Given data Block Start

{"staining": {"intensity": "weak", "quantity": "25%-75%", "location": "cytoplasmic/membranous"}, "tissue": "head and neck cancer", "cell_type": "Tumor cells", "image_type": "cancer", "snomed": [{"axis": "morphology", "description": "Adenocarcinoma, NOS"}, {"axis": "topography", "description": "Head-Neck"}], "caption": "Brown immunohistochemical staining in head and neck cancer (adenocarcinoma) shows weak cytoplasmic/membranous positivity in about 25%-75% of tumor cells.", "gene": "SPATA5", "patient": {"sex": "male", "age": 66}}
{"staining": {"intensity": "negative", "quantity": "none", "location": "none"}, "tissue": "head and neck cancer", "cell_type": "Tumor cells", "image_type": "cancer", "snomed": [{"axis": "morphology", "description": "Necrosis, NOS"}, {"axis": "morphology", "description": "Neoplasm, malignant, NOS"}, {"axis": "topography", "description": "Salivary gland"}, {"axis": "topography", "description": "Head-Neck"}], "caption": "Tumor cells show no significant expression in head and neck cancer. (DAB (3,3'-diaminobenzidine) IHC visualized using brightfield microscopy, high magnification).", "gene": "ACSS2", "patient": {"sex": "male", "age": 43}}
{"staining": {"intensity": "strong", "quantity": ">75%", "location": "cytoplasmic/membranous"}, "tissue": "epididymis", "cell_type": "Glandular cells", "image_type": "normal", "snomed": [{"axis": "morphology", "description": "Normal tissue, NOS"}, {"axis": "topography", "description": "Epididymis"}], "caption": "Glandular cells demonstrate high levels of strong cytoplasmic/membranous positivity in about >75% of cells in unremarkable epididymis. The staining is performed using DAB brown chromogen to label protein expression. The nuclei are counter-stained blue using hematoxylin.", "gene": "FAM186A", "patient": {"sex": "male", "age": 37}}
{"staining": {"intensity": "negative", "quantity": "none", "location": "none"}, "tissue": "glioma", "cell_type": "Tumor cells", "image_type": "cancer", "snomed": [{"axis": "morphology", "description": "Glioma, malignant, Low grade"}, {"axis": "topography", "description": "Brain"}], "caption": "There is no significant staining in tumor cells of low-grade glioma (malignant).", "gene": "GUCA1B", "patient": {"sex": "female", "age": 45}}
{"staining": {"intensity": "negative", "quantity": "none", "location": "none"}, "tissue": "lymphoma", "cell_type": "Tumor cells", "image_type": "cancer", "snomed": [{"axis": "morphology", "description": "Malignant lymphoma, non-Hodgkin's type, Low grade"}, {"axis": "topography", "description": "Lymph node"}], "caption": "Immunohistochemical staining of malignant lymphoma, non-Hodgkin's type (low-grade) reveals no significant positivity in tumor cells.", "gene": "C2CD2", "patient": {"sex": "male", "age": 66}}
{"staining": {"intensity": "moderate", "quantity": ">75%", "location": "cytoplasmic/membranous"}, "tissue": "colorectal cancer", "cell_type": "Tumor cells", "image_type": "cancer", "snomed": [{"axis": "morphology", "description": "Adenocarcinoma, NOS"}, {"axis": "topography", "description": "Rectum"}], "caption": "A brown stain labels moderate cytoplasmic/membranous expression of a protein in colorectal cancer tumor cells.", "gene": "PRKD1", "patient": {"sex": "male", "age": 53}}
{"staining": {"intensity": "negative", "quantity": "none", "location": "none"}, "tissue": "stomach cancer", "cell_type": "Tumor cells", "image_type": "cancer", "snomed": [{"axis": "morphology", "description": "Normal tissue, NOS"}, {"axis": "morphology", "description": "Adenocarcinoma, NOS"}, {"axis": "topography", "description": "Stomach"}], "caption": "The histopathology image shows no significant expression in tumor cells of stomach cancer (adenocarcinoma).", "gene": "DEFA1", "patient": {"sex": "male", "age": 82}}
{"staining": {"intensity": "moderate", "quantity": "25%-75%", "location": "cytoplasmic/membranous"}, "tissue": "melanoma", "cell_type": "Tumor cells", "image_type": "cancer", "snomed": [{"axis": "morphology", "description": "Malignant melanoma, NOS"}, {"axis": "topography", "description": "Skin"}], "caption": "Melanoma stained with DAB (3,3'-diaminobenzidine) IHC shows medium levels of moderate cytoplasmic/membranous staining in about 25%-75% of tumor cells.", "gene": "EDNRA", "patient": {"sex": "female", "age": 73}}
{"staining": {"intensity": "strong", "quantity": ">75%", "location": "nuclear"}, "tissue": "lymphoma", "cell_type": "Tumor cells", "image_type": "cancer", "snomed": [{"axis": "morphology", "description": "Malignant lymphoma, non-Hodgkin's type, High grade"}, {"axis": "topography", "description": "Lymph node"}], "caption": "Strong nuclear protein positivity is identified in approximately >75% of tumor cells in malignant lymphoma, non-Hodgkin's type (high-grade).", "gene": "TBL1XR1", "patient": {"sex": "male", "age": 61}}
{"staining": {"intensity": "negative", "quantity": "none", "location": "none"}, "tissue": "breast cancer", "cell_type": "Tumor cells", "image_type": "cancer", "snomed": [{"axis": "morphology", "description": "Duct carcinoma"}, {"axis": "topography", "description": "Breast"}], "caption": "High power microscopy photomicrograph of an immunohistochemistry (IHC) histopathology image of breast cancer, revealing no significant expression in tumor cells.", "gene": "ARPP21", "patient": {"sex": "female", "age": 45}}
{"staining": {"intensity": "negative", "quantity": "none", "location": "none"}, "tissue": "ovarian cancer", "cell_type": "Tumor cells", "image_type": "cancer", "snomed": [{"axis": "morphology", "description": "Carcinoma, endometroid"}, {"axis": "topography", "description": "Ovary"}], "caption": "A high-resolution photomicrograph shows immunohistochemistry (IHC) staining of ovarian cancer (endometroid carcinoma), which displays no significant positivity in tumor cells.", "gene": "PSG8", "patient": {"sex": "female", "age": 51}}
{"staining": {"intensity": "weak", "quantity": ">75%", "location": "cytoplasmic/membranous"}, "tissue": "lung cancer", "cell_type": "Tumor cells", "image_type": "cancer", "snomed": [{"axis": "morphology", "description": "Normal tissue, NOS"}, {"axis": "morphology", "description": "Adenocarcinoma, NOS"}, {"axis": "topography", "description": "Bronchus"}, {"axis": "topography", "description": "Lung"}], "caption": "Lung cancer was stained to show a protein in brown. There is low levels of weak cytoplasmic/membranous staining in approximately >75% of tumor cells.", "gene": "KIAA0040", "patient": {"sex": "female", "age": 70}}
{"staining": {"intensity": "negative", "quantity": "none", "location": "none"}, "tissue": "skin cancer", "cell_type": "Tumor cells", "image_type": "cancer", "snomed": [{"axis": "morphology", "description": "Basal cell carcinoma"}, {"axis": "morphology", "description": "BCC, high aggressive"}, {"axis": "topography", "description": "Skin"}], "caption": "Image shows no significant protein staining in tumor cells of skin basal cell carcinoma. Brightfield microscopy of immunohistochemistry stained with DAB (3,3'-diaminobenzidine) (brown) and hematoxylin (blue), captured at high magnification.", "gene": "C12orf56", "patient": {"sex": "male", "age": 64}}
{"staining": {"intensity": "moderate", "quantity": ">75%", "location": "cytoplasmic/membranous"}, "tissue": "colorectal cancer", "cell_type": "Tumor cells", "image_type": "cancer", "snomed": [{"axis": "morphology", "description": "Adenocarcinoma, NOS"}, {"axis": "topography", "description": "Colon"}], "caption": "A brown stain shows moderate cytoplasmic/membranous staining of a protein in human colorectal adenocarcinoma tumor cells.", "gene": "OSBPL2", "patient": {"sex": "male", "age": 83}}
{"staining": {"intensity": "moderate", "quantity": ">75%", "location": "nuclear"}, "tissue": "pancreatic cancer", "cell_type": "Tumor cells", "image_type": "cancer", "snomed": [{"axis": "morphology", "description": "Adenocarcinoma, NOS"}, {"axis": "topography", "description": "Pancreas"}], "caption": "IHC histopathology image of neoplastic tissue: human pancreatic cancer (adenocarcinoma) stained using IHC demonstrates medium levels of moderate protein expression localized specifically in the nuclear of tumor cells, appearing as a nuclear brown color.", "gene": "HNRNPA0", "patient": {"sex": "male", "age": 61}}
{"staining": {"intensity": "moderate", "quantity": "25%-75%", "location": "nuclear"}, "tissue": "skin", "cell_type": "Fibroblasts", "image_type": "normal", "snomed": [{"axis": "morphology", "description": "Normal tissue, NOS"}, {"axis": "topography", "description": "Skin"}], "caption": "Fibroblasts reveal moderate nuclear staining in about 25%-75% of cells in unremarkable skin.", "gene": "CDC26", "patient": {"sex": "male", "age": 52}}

Given data Block End

Exercise goal:
Reproduce exactly the stretch of the material above that starts at the line with "(3,3'-diaminobenzidine) IHC shows" and ends at the line with "power microscopy photomicrograph", both included, and nothing else.

Completed task:
{"staining": {"intensity": "moderate", "quantity": "25%-75%", "location": "cytoplasmic/membranous"}, "tissue": "melanoma", "cell_type": "Tumor cells", "image_type": "cancer", "snomed": [{"axis": "morphology", "description": "Malignant melanoma, NOS"}, {"axis": "topography", "description": "Skin"}], "caption": "Melanoma stained with DAB (3,3'-diaminobenzidine) IHC shows medium levels of moderate cytoplasmic/membranous staining in about 25%-75% of tumor cells.", "gene": "EDNRA", "patient": {"sex": "female", "age": 73}}
{"staining": {"intensity": "strong", "quantity": ">75%", "location": "nuclear"}, "tissue": "lymphoma", "cell_type": "Tumor cells", "image_type": "cancer", "snomed": [{"axis": "morphology", "description": "Malignant lymphoma, non-Hodgkin's type, High grade"}, {"axis": "topography", "description": "Lymph node"}], "caption": "Strong nuclear protein positivity is identified in approximately >75% of tumor cells in malignant lymphoma, non-Hodgkin's type (high-grade).", "gene": "TBL1XR1", "patient": {"sex": "male", "age": 61}}
{"staining": {"intensity": "negative", "quantity": "none", "location": "none"}, "tissue": "breast cancer", "cell_type": "Tumor cells", "image_type": "cancer", "snomed": [{"axis": "morphology", "description": "Duct carcinoma"}, {"axis": "topography", "description": "Breast"}], "caption": "High power microscopy photomicrograph of an immunohistochemistry (IHC) histopathology image of breast cancer, revealing no significant expression in tumor cells.", "gene": "ARPP21", "patient": {"sex": "female", "age": 45}}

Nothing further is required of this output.